No output is needed beyond the number of lines in the listing that contain the word "linecap".

### Data extracts

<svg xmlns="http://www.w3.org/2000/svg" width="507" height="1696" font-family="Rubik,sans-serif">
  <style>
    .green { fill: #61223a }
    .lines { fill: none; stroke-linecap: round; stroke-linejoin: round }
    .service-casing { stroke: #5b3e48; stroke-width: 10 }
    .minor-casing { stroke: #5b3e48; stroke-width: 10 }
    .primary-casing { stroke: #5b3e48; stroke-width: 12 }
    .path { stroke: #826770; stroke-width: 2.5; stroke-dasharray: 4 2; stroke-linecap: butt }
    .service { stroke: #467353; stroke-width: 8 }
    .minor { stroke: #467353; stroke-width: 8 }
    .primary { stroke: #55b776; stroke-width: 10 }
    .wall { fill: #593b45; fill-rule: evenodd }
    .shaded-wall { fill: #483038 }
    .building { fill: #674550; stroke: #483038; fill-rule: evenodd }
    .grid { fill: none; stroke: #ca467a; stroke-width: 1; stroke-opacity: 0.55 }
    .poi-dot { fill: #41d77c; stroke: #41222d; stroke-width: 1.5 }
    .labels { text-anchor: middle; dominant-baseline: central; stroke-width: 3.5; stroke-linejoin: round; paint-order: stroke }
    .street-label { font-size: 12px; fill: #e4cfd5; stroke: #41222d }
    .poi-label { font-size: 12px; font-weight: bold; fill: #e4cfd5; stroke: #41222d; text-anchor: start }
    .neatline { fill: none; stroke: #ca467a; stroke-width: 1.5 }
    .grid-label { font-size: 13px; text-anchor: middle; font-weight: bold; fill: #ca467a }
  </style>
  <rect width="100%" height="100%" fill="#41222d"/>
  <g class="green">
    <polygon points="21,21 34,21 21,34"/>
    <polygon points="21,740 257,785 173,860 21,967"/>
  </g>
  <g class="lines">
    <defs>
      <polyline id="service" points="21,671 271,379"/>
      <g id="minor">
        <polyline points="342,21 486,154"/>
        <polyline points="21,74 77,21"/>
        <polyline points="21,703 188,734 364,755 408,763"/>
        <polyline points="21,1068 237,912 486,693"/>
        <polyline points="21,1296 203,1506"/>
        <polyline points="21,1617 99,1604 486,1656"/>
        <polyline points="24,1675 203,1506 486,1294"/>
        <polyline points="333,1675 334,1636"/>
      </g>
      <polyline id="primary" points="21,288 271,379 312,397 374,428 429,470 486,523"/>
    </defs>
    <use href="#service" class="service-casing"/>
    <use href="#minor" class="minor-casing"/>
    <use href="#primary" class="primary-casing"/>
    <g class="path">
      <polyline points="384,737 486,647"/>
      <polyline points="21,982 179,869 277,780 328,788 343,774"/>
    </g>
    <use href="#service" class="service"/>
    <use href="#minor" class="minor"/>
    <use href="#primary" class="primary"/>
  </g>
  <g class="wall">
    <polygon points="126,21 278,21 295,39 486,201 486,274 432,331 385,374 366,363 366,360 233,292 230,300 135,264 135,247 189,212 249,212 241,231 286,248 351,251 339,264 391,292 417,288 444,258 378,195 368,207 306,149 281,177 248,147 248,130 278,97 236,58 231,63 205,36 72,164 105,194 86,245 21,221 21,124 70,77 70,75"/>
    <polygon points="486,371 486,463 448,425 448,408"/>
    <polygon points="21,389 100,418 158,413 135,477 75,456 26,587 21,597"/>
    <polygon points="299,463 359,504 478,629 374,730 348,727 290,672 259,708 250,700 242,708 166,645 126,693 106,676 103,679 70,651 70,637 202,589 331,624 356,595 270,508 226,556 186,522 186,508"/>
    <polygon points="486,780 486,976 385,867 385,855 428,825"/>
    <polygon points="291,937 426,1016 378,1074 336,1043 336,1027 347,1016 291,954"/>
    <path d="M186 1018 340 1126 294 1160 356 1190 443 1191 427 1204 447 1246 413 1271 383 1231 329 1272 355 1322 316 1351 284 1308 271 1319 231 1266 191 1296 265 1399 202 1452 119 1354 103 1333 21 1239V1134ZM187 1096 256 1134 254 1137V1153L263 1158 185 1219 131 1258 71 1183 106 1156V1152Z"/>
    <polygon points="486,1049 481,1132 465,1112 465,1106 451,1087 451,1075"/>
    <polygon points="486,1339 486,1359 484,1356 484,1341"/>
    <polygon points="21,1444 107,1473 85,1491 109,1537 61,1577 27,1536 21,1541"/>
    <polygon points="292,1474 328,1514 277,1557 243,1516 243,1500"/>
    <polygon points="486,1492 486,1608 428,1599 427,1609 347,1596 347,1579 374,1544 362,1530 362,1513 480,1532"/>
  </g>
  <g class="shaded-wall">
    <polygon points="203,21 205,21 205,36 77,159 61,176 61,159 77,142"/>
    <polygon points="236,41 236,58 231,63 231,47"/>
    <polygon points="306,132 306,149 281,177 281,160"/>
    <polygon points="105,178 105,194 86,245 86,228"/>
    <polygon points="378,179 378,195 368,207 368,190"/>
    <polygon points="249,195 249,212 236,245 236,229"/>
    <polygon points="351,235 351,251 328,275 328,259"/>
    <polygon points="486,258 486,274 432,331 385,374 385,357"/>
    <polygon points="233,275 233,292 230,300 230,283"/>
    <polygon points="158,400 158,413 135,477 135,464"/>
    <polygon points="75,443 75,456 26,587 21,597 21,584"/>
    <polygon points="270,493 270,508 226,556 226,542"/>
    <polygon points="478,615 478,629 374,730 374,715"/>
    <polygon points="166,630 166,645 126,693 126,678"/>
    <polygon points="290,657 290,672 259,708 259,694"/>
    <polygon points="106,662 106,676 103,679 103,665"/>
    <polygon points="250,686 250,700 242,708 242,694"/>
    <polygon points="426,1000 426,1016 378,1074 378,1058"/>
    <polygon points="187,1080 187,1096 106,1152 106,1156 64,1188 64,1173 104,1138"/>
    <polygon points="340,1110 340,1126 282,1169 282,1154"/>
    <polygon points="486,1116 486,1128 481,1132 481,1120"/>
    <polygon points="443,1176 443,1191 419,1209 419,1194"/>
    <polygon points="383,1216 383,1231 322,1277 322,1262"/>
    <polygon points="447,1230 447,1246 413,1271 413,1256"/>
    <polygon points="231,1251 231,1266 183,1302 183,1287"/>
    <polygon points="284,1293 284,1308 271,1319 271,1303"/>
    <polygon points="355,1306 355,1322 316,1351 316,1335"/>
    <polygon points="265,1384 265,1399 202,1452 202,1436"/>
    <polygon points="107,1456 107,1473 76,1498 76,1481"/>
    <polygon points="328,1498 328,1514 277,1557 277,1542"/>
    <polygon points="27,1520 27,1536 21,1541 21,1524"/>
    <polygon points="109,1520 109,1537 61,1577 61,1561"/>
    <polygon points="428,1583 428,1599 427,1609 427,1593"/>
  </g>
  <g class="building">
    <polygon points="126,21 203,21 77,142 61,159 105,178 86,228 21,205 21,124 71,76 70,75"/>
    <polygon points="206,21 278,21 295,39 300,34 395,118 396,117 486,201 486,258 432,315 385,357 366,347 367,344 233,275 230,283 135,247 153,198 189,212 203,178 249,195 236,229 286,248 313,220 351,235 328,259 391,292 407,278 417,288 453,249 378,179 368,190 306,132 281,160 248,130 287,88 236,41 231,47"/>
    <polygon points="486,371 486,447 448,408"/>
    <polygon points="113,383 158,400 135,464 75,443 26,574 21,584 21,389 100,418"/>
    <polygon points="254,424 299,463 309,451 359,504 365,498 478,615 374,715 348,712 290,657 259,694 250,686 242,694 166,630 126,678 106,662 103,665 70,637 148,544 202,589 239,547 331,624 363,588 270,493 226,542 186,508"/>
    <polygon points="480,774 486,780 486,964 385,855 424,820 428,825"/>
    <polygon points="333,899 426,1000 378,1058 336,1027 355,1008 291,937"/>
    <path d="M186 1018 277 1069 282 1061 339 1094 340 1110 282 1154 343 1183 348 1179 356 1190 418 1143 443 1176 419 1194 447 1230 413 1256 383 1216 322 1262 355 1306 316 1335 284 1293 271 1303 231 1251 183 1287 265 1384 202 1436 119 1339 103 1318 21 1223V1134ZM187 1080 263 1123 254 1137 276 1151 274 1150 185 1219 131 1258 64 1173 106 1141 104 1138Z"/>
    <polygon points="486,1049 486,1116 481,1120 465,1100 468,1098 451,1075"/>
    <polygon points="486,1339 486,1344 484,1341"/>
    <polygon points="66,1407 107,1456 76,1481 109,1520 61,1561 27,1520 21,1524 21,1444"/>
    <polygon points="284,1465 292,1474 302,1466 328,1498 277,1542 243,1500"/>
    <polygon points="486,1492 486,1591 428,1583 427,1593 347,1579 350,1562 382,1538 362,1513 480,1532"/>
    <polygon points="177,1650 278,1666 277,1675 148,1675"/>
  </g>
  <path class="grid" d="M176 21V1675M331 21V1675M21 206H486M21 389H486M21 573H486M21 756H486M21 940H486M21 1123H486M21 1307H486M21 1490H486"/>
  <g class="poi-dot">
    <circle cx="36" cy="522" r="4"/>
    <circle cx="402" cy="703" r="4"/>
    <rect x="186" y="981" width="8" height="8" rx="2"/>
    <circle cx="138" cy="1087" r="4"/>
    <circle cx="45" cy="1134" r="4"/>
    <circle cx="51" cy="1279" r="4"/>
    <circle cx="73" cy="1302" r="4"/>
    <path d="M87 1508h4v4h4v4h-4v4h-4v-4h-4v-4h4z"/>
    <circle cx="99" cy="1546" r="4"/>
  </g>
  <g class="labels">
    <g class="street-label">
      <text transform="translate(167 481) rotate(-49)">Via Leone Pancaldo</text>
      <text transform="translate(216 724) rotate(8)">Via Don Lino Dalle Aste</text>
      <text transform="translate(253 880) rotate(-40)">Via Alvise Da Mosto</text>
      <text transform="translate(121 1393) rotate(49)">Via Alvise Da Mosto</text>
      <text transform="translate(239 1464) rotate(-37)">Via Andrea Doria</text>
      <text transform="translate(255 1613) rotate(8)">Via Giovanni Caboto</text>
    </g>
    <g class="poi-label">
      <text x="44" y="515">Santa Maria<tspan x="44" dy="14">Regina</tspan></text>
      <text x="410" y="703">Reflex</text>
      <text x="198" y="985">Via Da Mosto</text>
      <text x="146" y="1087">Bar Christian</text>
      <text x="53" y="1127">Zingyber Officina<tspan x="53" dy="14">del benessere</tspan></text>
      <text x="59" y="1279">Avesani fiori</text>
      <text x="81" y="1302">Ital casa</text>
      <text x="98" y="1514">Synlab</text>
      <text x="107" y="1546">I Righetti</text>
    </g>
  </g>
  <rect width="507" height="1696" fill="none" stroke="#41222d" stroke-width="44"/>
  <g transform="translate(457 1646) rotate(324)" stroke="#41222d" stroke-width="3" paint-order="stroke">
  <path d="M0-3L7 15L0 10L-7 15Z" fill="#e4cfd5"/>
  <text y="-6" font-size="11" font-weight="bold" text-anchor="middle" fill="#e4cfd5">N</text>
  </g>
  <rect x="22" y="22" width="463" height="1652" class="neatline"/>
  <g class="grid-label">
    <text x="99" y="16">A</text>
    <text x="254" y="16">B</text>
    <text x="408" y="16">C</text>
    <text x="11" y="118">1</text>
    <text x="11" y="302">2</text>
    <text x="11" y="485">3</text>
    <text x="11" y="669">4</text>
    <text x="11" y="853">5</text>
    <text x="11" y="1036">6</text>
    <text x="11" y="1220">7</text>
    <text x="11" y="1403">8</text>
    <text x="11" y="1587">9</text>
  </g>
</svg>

######
### Data extracts

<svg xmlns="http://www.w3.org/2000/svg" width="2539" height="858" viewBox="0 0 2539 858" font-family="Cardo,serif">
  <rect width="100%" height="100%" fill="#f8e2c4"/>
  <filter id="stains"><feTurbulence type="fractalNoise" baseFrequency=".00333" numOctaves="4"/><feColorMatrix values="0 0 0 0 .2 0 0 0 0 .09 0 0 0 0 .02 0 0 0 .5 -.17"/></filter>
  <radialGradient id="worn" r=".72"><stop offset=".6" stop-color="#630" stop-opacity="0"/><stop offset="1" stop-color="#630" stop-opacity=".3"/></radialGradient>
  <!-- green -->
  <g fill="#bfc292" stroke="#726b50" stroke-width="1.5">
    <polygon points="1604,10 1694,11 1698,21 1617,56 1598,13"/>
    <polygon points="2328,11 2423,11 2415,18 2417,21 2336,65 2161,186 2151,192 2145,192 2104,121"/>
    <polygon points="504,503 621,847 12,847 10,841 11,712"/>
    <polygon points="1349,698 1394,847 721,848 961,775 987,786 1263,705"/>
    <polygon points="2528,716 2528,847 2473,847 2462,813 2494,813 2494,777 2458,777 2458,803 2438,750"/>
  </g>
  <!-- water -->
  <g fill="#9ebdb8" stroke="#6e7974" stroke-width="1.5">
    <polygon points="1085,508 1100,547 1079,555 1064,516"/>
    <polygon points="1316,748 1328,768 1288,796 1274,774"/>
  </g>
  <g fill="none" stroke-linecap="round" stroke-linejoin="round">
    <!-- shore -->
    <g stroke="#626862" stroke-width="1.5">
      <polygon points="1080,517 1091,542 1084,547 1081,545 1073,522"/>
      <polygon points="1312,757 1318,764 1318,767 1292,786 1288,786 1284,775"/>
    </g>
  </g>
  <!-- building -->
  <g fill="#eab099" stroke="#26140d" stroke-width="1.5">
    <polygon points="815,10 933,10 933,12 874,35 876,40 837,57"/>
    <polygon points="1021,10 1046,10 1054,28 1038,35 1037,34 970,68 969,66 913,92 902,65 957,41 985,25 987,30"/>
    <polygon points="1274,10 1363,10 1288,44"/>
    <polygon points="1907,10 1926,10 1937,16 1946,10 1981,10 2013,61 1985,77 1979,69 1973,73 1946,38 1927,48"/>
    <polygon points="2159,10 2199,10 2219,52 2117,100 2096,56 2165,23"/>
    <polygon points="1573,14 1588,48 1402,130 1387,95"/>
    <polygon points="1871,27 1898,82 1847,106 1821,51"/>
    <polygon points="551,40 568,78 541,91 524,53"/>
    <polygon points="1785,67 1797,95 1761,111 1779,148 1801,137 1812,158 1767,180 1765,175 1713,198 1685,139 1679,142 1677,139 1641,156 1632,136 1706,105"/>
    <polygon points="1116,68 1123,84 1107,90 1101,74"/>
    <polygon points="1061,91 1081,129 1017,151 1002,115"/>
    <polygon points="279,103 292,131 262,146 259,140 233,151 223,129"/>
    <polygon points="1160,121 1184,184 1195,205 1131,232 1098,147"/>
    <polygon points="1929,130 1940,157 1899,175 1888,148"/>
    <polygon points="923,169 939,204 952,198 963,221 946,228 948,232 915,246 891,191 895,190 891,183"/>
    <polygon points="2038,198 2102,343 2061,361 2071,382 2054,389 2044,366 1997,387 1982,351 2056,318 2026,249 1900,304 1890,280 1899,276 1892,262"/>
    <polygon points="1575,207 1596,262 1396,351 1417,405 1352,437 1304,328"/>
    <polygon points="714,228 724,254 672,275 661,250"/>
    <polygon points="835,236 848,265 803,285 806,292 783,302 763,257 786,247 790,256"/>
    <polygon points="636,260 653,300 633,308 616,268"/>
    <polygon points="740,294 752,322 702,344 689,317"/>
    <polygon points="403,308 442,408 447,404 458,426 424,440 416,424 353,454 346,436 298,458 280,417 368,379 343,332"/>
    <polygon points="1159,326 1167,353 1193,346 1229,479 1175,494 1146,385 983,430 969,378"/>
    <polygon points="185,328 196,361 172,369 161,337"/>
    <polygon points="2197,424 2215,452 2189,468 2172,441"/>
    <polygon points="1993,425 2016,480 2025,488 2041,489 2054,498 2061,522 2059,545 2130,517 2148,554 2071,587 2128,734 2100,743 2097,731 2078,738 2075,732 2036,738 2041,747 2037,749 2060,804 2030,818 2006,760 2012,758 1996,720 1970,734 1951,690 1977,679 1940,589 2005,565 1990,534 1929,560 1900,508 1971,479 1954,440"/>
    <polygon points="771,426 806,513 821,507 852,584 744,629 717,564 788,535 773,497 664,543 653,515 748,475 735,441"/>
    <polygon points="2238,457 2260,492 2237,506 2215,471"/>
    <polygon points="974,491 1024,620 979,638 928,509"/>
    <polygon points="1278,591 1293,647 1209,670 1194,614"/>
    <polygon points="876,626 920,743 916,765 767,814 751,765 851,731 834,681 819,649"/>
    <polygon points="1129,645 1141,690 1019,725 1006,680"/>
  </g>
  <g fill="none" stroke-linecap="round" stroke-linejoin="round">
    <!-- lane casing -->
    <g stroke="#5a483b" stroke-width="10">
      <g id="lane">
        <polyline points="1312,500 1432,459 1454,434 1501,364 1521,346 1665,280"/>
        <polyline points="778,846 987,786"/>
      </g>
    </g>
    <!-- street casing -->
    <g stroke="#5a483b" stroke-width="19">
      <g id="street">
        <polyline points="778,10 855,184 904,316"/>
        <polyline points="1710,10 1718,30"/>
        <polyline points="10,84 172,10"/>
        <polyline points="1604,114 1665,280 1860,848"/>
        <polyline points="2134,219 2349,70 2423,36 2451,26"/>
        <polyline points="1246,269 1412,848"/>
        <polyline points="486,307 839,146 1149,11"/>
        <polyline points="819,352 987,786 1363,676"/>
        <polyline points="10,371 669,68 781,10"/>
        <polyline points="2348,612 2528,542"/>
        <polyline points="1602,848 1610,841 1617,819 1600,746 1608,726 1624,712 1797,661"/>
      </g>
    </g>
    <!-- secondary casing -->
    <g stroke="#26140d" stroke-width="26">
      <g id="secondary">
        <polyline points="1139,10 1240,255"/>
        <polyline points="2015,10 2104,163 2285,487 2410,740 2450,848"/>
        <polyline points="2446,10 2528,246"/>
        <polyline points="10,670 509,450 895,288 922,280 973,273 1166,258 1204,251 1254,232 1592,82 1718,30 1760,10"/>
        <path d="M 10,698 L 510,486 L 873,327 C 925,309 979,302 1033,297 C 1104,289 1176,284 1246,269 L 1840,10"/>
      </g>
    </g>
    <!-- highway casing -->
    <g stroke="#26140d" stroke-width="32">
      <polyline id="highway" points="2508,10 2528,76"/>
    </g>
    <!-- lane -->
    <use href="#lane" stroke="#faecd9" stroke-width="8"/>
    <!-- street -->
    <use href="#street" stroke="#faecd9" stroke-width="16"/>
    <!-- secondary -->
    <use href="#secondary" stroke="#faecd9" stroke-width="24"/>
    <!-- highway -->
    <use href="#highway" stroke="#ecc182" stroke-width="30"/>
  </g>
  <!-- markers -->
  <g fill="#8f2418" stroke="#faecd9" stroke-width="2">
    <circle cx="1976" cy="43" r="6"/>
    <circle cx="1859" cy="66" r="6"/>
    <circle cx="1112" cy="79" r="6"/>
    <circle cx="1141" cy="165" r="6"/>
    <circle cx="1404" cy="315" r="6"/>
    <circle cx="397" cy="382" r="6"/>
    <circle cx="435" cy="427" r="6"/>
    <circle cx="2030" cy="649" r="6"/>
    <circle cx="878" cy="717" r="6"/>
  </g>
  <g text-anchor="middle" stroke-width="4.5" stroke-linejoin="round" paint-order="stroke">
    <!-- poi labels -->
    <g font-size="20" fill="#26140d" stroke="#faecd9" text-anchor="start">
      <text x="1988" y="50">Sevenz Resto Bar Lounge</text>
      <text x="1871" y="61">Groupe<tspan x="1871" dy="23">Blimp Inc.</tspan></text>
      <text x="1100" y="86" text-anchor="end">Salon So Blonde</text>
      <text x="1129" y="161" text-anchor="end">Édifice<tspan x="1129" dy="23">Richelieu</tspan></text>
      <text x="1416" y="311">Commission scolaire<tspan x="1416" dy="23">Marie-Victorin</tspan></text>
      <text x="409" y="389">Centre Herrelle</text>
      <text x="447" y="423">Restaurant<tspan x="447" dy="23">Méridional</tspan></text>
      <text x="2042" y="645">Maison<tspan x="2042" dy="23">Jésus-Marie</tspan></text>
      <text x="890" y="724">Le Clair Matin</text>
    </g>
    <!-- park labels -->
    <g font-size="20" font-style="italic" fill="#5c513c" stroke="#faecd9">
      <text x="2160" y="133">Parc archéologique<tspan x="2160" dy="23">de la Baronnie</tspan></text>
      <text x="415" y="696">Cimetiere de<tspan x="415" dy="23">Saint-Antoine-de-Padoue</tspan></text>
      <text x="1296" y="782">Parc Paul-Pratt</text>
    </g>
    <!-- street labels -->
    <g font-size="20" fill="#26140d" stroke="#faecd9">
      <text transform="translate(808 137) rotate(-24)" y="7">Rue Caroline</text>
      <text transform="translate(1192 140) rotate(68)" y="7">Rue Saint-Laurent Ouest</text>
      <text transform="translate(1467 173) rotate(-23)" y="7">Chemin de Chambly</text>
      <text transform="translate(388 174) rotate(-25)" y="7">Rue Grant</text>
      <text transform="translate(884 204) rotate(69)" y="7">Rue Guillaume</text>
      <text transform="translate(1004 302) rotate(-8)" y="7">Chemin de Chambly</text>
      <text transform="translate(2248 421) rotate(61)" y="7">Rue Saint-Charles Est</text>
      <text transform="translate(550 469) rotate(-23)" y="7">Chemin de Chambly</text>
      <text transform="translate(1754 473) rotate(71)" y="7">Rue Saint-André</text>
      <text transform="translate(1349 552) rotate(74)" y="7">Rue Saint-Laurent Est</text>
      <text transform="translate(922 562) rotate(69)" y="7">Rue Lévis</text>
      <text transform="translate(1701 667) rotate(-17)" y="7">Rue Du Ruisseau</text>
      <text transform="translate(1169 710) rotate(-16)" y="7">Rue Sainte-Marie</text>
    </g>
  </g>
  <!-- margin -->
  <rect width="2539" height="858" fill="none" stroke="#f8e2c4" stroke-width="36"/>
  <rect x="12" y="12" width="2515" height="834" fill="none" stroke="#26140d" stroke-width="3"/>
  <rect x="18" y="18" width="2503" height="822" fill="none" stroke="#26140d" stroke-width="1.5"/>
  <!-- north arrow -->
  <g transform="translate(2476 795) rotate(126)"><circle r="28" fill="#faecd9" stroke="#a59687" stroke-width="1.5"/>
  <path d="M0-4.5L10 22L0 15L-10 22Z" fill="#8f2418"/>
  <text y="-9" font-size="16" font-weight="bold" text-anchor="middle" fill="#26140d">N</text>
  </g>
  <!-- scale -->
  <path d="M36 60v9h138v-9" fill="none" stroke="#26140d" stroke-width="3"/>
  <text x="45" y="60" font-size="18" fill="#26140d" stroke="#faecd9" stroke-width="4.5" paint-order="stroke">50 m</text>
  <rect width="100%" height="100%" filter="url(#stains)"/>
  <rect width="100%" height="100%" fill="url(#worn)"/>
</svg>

######

### Answer to the problem
4